# [EXTRACT TO READ]
Segment Open

      write.table(file, exprsFile, quote=F, sep="\t", row.names=TRUE, col.names=TRUE)

    17. Create an affy gene expression object to be used in samr.

      #create an affy expression object to be used in samr
      collapsed <- readExpressionSet(exprsFile, sep="\t", annotation = "hgu133plus2")

    18. Check what is in the R object collapsed.

      #check the "collapsed" object
      collapsed

    19. Create the samr data file sam.data as a list.

      #create the samr data file
      #x = gene expression profiles obtained from exprs(collapsed)
      #y = class label obtained from "Response"
      #geneid = first column from exprs(collapsed)
      #genenames = row names from exprs(collapsed)
      #logged2 = is the gene expression in log2 format? TRUE or FALSE
      sam.data <- list(x=exprs(collapsed), y=Response, geneid = row.names(exprs(collapsed)), genenames = row.names(exprs(collapsed)), logged2=TRUE)

    20. Check the list of data stored in sam.data.

      #check what is being read in as sam.data
      sam.data

      #you will see five lists
      #x, y, geneid, genenames, logged2

    21. Run samr using data in the sam.data.

      #Run samr using data in sam.data
      #resp.type = "Two class unpaired"
      #nperms = number of permutations
      #random.seed = set a random number as seed
      samr.obj <- samr(sam.data, resp.type = "Two class unpaired", nperms = 100, random.seed = 12345)

    22. Compute the delta values and store in delta.table.

      #Compute the delta values and store in delta.table
      delta.table <- samr.compute.delta.table(samr.obj)

    23. Check the delta.table.

      #Print out delta.table
      delta.table

    24. Select a FDR cut-off and assign the corresponding delta values to delta.

      #select a FDR cut-off and assign the corresponding delta values to delta (Example here, delta = 0.05)
      delta <- 0.05

    25. Plot the SAM graph using the cut-off with the delta value using samr.plot.

      #Plot the graph using the cut-off with the delta value
      samr.plot(samr.obj,delta)

      You can plot SAM graph using different delta values, and see the effects on the "dashed lines".

    26. List out the significant genes at the cut-off delta value using samr.compute.siggenes.table and write in siggenes.table.

      #List out the significant genes at the cut-off delta in siggenes.table
      siggenes.table <- samr.compute.siggenes.table(samr.obj, delta, sam.data, delta.table)

    27. Examine the significant genes in siggenes.table.

      #examine the significant genes in siggenes.table
      siggenes.table

    28. Assign the list of up-regulated genes as myupgenes.

      #assign up genes to myupgenes
      myupgenes <- siggenes.table$genes.up

    29. Check what is in myupgenes.

      #check what is in myupgenes
      myupgenes

    30. Print the list of myupgenes into a tab delimited file myupgenes.txt.

      #print myupgenes into a file
      write.table(myupgenes, file="myupgenes.txt", sep="\t")

    31. Assign the list of up-regulated genes as mydowngenes.

Segment Closed

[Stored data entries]

Segment Open

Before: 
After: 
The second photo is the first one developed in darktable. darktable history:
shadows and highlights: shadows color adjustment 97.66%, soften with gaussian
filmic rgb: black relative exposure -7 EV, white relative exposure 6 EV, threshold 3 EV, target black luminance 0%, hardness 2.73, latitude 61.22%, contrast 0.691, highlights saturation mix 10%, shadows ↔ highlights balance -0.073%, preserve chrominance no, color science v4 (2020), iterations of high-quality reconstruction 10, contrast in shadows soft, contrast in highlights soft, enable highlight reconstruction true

Segment Closed

# [TASKS]
1. Name every component that the samr walkthrough says you will see when you check sam.data.
2. Return the passage of the samr walkthrough between "25. Plot the" and "delta, sam.data, delta.table)", inclusive.
These records have nothing to do with the text.

# [WRITTEN RESPONSES]
1. x, y, geneid, genenames, logged2

2.
25. Plot the SAM graph using the cut-off with the delta value using samr.plot.

      #Plot the graph using the cut-off with the delta value
      samr.plot(samr.obj,delta)

      You can plot SAM graph using different delta values, and see the effects on the "dashed lines".

    26. List out the significant genes at the cut-off delta value using samr.compute.siggenes.table and write in siggenes.table.

      #List out the significant genes at the cut-off delta in siggenes.table
      siggenes.table <- samr.compute.siggenes.table(samr.obj, delta, sam.data, delta.table)